IceCube’s research found no anomalies in the flavor conversion of neutrinos, leaving the notion of Lorentz symmetry intact for now. Although Katori said these results were somewhat “disappointing” – who wouldn’t want to discover new physics, after all? – this remains an important discovery. IceCube was able to “unambiguously reach the parameter space of quantum gravity-driven physics,” according to the study. In other words, the results have opened a new path in the theoretical field of quantum gravity that will have all kinds of applications for scientists in all fields.

“We think these are great results,” Katori said. “We have the highest sensitivity and we are also the first experiment to reach a region – or ‘phase space’, the technical word – to really search for it,” referring to violations of Lorentz symmetry.

“I’m so relieved that it’s finally being released,” he continued. “Of data taking and other issues, it’s just such a long effort.”

Even as this first experiment draws to a bittersweet end, a new beginning is emerging beneath the ice of Antarctica, along with other instruments around the world. The IceCube collaboration plans to run through its dataset again using new machine learning techniques that may be able to identify anomalies that were missed in this study. The team also hopes to significantly increase the size of IceCube in order to obtain an even larger dataset that could finally reveal traces of spacetime anomalies that point to quantum gravity.

“In my opinion, there is still a chance,” Katori said. “This analysis is the first iteration of its kind.

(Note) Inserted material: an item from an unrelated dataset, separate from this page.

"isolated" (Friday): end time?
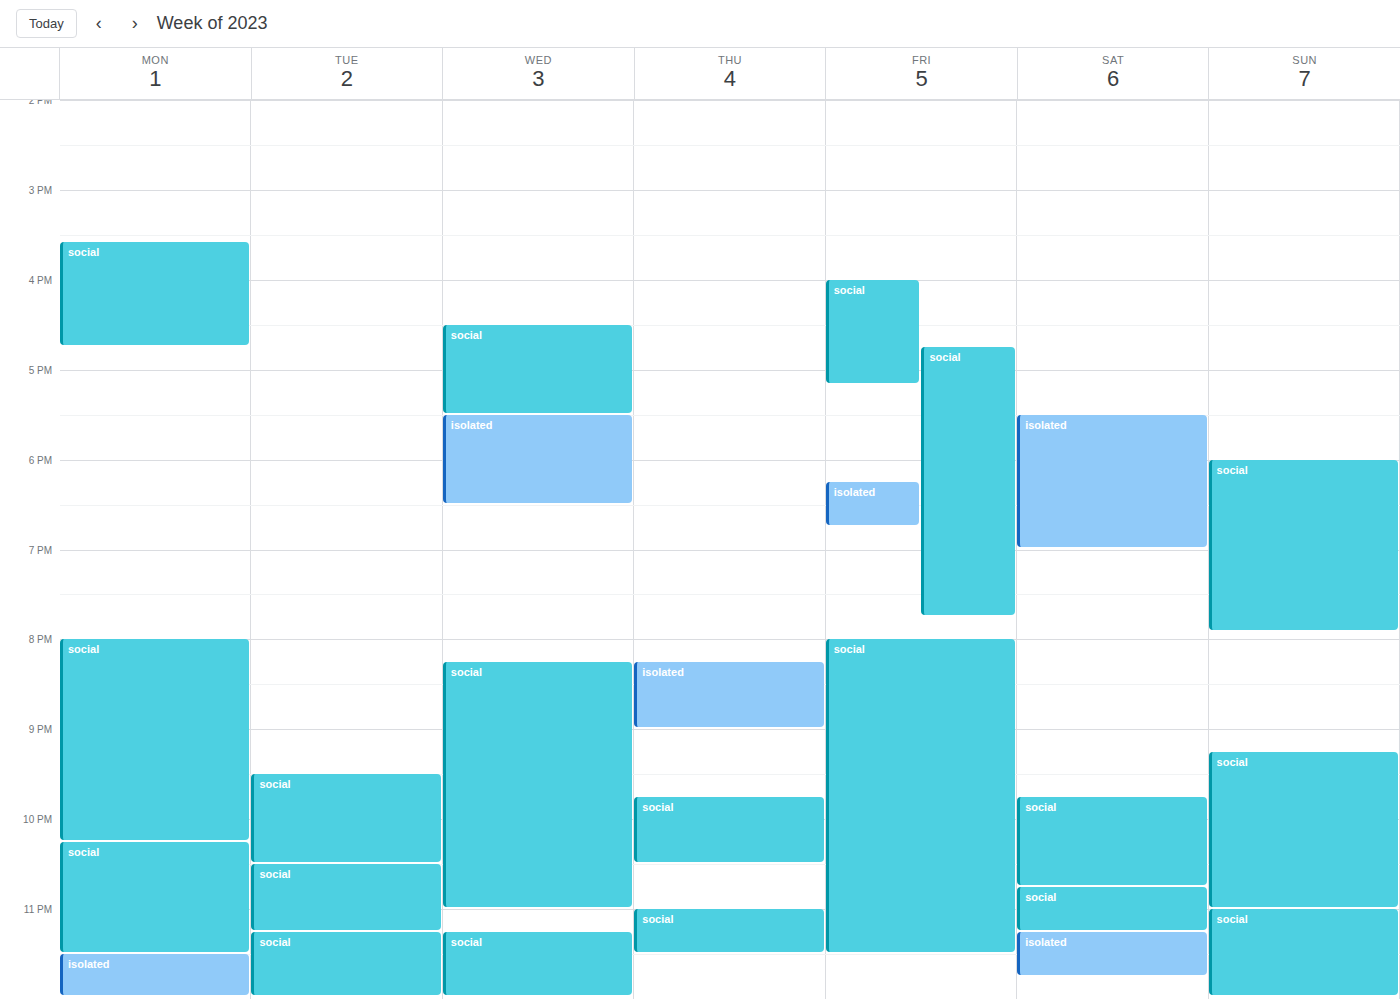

We made it into an analysis framework and developed the code, but in a way we didn’t make the best of the best because things are still in development.

“I believe there is a chance to improve it,” he noted, “but I can’t guarantee how much.”

In the meantime, the new results show that it’s possible to probe spacetime itself using gliding particles from the distant universe, offering a way to explore a host of other potential models and experiments.

“Although the motivation for this analysis is to seek evidence for quantum gravity, the formalism we used is model-independent, and our results may set limits for various new models of physics, including a novel long-term force range, neutrino-dark energy coupling, neutrino-dark matter scattering, violation of the equivalence principle, etc.,” the IceCube collaboration concluded in the study.